I think that this is great for my CV and it will help me for my career after football.Marisa Ewers
From kicking a ball about with her cousins aged eight to moving to England to play for Blues Women as well as completing a Masters degree in a foreign language while juggling a career in the FA Women’s Super League; gritty, determined and self-assured German midfielder Marisa Ewers’ hard work on and off the pitch shines through.
As her family put a ball to her feet, Ewers hasn’t looked back since and she is relishing the opportunity of playing in a different country to the one that she grew up in.
But if it wasn’t for her cousins’ getting her out onto a field, life could have been completely different for the midfielder.
She said: “When I was eight I started playing for my local team, but my cousins always took me outside and played with me, so they are kind of responsible for that [getting me into football]. That’s why I came to football because they love it and they trained me and everything.”
When she signed her first professional contract with her hometown club Hamburger SV, Ewers never believed that she would reach the level of football she is playing at today 12 years later.
She said: “In 2006 I joined the professional team at Hamburger SV, so it’s been over 11 years now.
“I didn’t expect to be at that level. It was a great journey and playing for the youth national team for Germany was a great experience as well. That was something that you look back on and think ‘oh yeah, you reached that and that helped you to develop as a player.’ Especially going abroad made a difference I think, and it makes you grow as a player as well as a person.”
At international level, Ewers has played at every level for her country up to the Under-23s but is still looking for her first senior appearance.
But at club, following a six-year spell with Hamburger SV the club announced its disestablishment of the women’s team and the midfielder went on to join Bayer Leverkusen, where she was their club captain for two seasons.
She made the switch to Blues Women in 2016 under Dave Parker and has now established herself as a regular. At the time, she was labelled “one of the most consistent performers in the Bundesliga for the past eight seasons” by former manager Parker.
However, she says that she did not find it difficult to settle in at the club as her team mates were so welcoming when she arrived despite moving to a foreign country and having to speak in a completely different language.
At the time, her fellow countrywomen Bella Linden and Ann-Katrin Berger were here to offer guidance and support in a language that she understood and a friendship with Andrine Hegerberg that helped her settle into life in Birmingham.
“No [I didn’t struggle to settle in], not really actually. Obviously, I was quite excited to see how the league is, how it is to live in England – it’s a new culture, new people but the team are great. They’re really lovely and they had open arms which made it easy.
“When I came over there was also Andi [Andrine Hegerberg] and Bella Linden but to be fair it’s been more than two years and I get on with all the girls so easy here. But it was good to have Ann [Katrin-Berger] here too.
“The team environment helps a lot to settle in and to feel comfortable and to feel welcomed.”

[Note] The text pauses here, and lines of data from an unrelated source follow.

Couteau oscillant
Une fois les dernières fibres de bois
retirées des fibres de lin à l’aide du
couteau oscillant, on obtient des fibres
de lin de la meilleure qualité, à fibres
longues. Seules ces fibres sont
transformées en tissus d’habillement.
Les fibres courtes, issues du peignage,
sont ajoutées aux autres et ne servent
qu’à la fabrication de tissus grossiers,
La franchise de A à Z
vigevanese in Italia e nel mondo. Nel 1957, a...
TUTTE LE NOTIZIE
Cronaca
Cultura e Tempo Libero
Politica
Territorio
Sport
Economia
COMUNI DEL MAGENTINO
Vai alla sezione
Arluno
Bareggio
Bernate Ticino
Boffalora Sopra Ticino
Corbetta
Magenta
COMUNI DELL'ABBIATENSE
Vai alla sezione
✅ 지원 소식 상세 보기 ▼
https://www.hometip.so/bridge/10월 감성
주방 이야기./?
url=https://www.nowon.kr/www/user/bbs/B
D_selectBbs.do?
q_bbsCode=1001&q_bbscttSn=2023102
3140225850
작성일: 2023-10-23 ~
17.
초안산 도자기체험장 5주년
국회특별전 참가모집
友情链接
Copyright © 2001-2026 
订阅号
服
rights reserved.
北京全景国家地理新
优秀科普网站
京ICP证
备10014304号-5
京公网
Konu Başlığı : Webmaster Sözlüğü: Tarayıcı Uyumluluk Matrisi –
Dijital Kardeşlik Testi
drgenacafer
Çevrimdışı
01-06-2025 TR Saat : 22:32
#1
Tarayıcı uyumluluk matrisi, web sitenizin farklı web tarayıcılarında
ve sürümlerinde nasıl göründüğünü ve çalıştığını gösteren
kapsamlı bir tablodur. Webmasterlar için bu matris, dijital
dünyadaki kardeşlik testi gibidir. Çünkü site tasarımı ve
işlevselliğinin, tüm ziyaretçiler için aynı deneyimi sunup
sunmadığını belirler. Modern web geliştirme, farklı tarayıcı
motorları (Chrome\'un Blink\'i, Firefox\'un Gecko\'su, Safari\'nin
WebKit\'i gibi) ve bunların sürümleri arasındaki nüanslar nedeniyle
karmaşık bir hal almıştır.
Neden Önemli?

Having to get to know a new team is one thing but moving away is another and Ewers has had to get used to a different culture. However, she said that the people are completely unlike the ones you come across in Germany as they don’t take anything too seriously.
She said: “It’s been lovely actually because I love the English culture. People are very polite over here and they’re funny. They don’t take each other too seriously so I appreciate that, and I appreciate the whole experience.”
Although Ewers didn’t find it too hard to settle in at Blues, the 29-year-old still misses her family and will spend as much of her free time, as possible, flying back to be with them.
Ewers said: “Of course, when we get days off I can’t wait to go home and see them. Or they actually come over to watch games if they can and Christmas and summer is obviously the time when you can spend more days with your family. Family is quite important for me.”
When her family come to watch her play, Ewers noted that there are some differences to the football that you see in England compared to Germany. Yet here at Birmingham, the midfielder enjoys the way the team plays.
She also feels like she joined at just the right time two years ago, as women’s football is most certainly on the rise in England.
She said: “In Germany, I feel like we loved to keep possession but sometimes it could go forward more quickly, and I like the fact that over here [in England] as soon as you win the ball, you look forward.
“But in our team, I love that we like to keep possession and that’s a great way of playing out with the possession we have of the ball. That’s quite important because that helps the team to show a good performance and get results.
“I think women’s football is growing in England a lot and that’s what I missed in Germany a little bit to be fair.
“In Germany, it has been developed but it’s good and exciting to see it over here how women’s football is growing and that teams put loads of effort into the women’s sides. The men’s side supports women’s football now and everything is more professional so it’s a great time to be in England right now.”
Off the pitch, Marisa has been juggling studying for a Masters degree in Sport Management which she finally completed at the beginning of this season. She graduated from Birkbeck, University of London which meant that she had to travel into the city during the week whilst continuing to train with Blues.
She said: “The last year has been quite stressful because I had to travel down to London two or three times a week for two sessions a day but now I’m so relieved because that was hard work. But now I can look back and say ‘yeah you actually have a Masters degree in a different language’ and I think that this is great for my CV and it will help me for my career after football.
“I love to have something else other than football and I love to challenge myself in a different way. But also to prepare myself for life after football.”